OJK Kaji Turunkan Bunga Kredit Mikro dan KPR
Berita

OJK Kaji Turunkan Bunga Kredit Mikro dan KPR

Agar persaingan di industri tersebut makin sehat.

FAT
Bacaan 2 Menit
Ketua DK OJK, Muliaman D. Hadad. Foto: RES
Ketua DK OJK, Muliaman D. Hadad. Foto: RES
Otoritas Jasa Keuangan (OJK) tengah mengkaji mengenai penurunan suku bunga kredit mikro dan Kredit Pemillikan Rumah (KPR). Kajian ini dilakukan setelah otoritas menilai pembatasan suku bunga nasabah deposito beberapa waktu lalu memperbaiki tingkat persaingan di industri perbankan.

"Setelah bunga deposito, kita kaji ada penurunan untuk kredit mikro, KPR dan lain-lain. Untuk memperbaiki persaingan," kata Muliaman di Jakarta, Senin (6/10).

Atas dasar itu, lanjut Muliaman, OJK memperkirakan, pertumbuhan kredit pada tahun ini akan menurun dari target awal tahun yang sebesar 17 persen. Akibatnya, akan terjadi koreksi terhadap Rencana Bisnis Bank (RBB) khususnya terkait pertumbuhan kredit.

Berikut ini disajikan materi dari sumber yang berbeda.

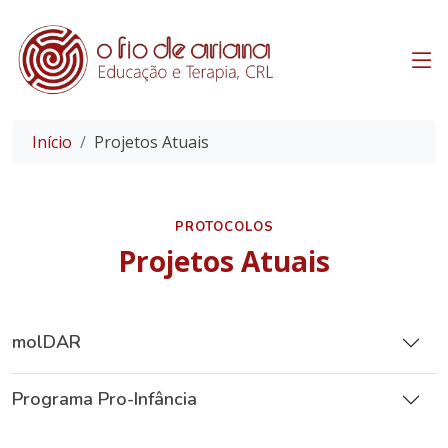
Início
Projetos Atuais
PROTOCOLOS
Projetos Atuais
molDAR
Programa Pro-Infância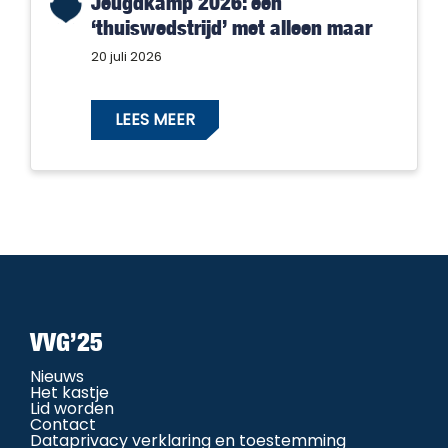
Jeugdkamp 2026: een
‘thuiswedstrijd’ met alleen maar
winnaars!
20 juli 2026
LEES MEER
VVG’25
Nieuws
Het kastje
Lid worden
Contact
Dataprivacy verklaring en toestemming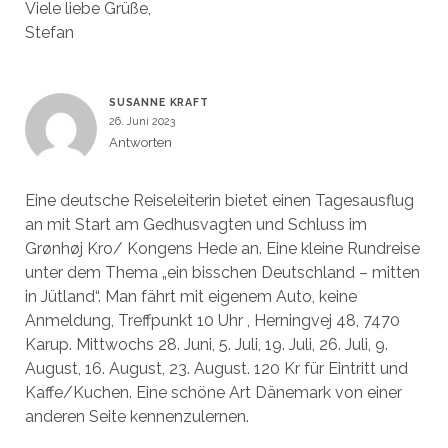
Viele liebe Grüße,
Stefan
SUSANNE KRAFT
26. Juni 2023
Antworten
Eine deutsche Reiseleiterin bietet einen Tagesausflug
an mit Start am Gedhusvagten und Schluss im
Grønhøj Kro/ Kongens Hede an. Eine kleine Rundreise
unter dem Thema „ein bisschen Deutschland – mitten
in Jütland“. Man fährt mit eigenem Auto, keine
Anmeldung, Treffpunkt 10 Uhr , Herningvej 48, 7470
Karup. Mittwochs 28. Juni, 5. Juli, 19. Juli, 26. Juli, 9.
August, 16. August, 23. August. 120 Kr für Eintritt und
Kaffe/Kuchen. Eine schöne Art Dänemark von einer
anderen Seite kennenzulernen.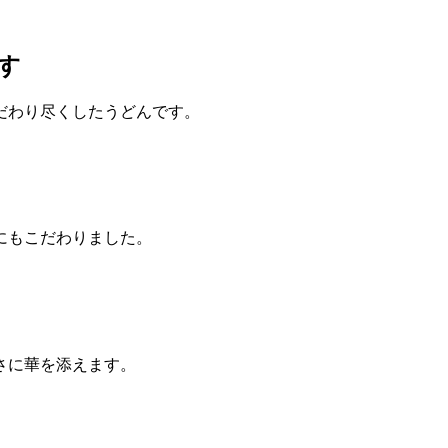
す
だわり尽くしたうどんです。
にもこだわりました。
さに華を添えます。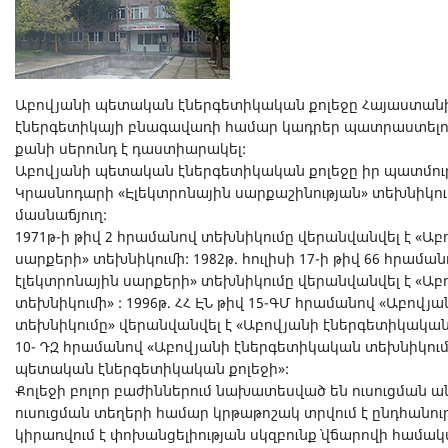
Աբովյանի պետական էներգետիկական քոլեջը Հայաստանի մի
էներգետիկայի բնագավառի համար կադրեր պատրաստելով
քանի սերունդ է դաստիարակել:
Աբովյանի պետական էներգետիկական քոլեջը իր պատմությո
Կրասնոդարի «Էլեկտրոնային սարքաշինության» տեխնիկում
մասնաճյուղ:
1971թ-ի թիվ 2 հրամանով տեխնիկումը վերանվանվել է «Աբ
սարքերի» տեխնիկումի: 1982թ. հուլիսի 17-ի թիվ 66 հրամա
էլեկտրոնային սարքերի» տեխնիկումը վերանվանվել է «Աբ
տեխնիկումի» : 1996թ. ՀՀ ԷՆ թիվ 15-ԳՄ հրամանով «Աբովյ
տեխնիկումը» վերանվանվել է «Աբովյանի էներգետիկական տ
10- ԴԶ հրամանով «Աբովյանի էներգետիկական տեխնիկում
պետական էներգետիկական քոլեջի»:
Քոլեջի բոլոր բաժիններում նախատեսված են ուսուցման ա
ուսուցման տեղերի համար կրթաթոշակ տրվում է ընդհանուր 
կիրառվում է փոխանցելիության սկզբունք` վճարովի համ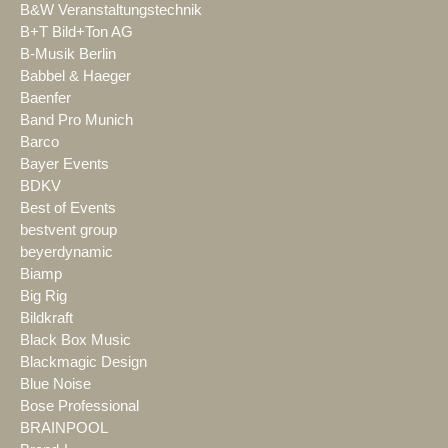
B&W Veranstaltungstechnik
B+T Bild+Ton AG
B-Musik Berlin
Babbel & Haeger
Baenfer
Band Pro Munich
Barco
Bayer Events
BDKV
Best of Events
bestvent group
beyerdynamic
Biamp
Big Rig
Bildkraft
Black Box Music
Blackmagic Design
Blue Noise
Bose Professional
BRAINPOOL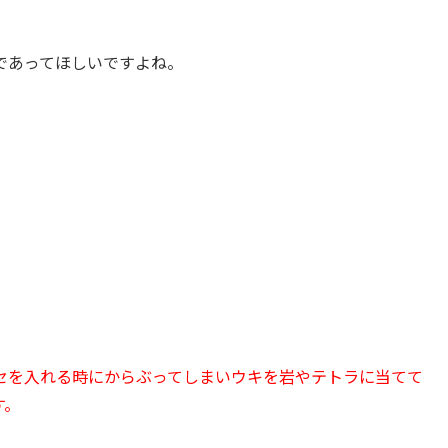
であってほしいですよね。
。
セを入れる時にからぶってしまいウキを岩やテトラに当てて
す。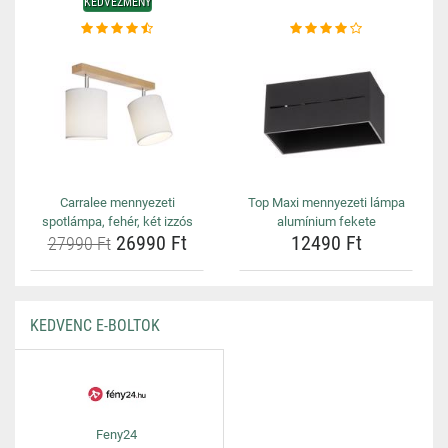
KEDVEZMÉNY
Carralee mennyezeti
Top Maxi mennyezeti lámpa
spotlámpa, fehér, két izzós
alumínium fekete
26990 Ft
12490 Ft
27990 Ft
KEDVENC E-BOLTOK
Feny24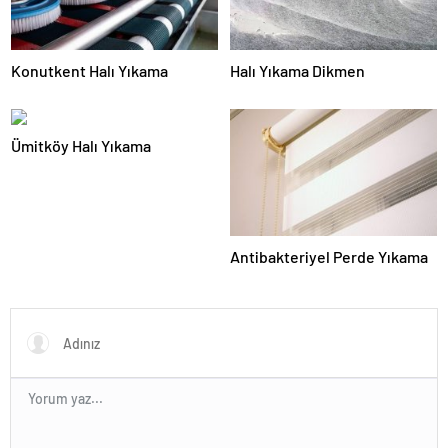
Konutkent Halı Yıkama
Halı Yıkama Dikmen
Ümitköy Halı Yıkama
Antibakteriyel Perde Yıkama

"Kami perkirakan tidak akan setinggi awal tahun yang dipatok sebesar 17 persen," tutur Muliaman.

Menurutnya, pertumbuhan kredit berdasarkan RBB akan terkoreksi menjadi 15-16 persen. Muliaman mengatakan, turunnya target pertumbuhan kredit lantaran banyak faktor yang menyebabkan likuititas mengering. Misalnya, terjadi pelambatan ekonomi di sejumlah negara seperti Tiongkok, Jepang dan Eropa.

Bukan hanya itu, menurunnya pertumbuhan kredit dalam negeri juga disebabkan oleh pelemahan pertumbuhan ekonomi makro. "Banyak faktor karena kekeringan likuiditas, maka kami melihat pertumbuhan bank tidak akan setinggi target awal tahun karena adanya koreksi," kata Muliaman.

Sementara itu, Pengamat Ekonomi Avliani mengatakan, pembatasan suku bunga oleh OJK harus diterapkan secara hati-hati. Kebijakan tersebut berpotensi mempengaruhi likuiditas suatu perbankan. Hal itu dikarenakan, masyarakat akan lebih memilih suku bunga yang lebih tinggi daripada sebelumnya.

"Mekanisme mematok (suku bunga, red) ini agak berbahaya. Misalnya, deposan BUKU IV pindah ke BUKU III, lalu jika BUKU IV tidak menaikkan suku bunganya, deposannya bisa pindah," ujar Aviliani.

Atas dasar itu, ia menyarankan agar kebijakan membatasi suku bunga dana nasabah ini perlu dilihat lagi efektifitasnya. Ia berharap, kebijakan ini tidak memicu pengurangan likuiditas suatu bank dan berdampak kepada perbankan yang lain.

"Kebijakan mematok itu perlu dilihat efektifitasnya, begitu juga untuk bunga UMKM," kata Aviliani.

Sebelumnya, OJK mengeluarkan kebijakan membatasi suku bunga dana perbankan. Kebijakan ini dikeluarkan melalui supervisory action.Pembatasan maksimum suku bunga perbanakan di BUKU 3 lebih besar jika dibandingkan BUKU 4. Untuk BUKU 4, maksimum suku bunga 200 basis points (bps) di atas suku bunga acuan Bank Indonesia (BI Rate) atau maksimum 9,50 persen termasuk insentif yang diberikan secara langsung kepada nasabah penyimpan dana.

Sedangkan untuk BUKU 3, maksimum suku bunga 225 bps di atas BI Rate atau maksimum 9,75 persen termasuk insentif yang diberikan secara langsung kepada nasabah penyimpan dana. Untuk optimalisasi suku bunga maksimum ini, maka OJK juga akan melakukan monitoring dan supervisory action terhadap bank-bank BUKU 1 dan BUKU 2. Hal ini dilakukan untuk mendukung penurunan suku bunga DPK.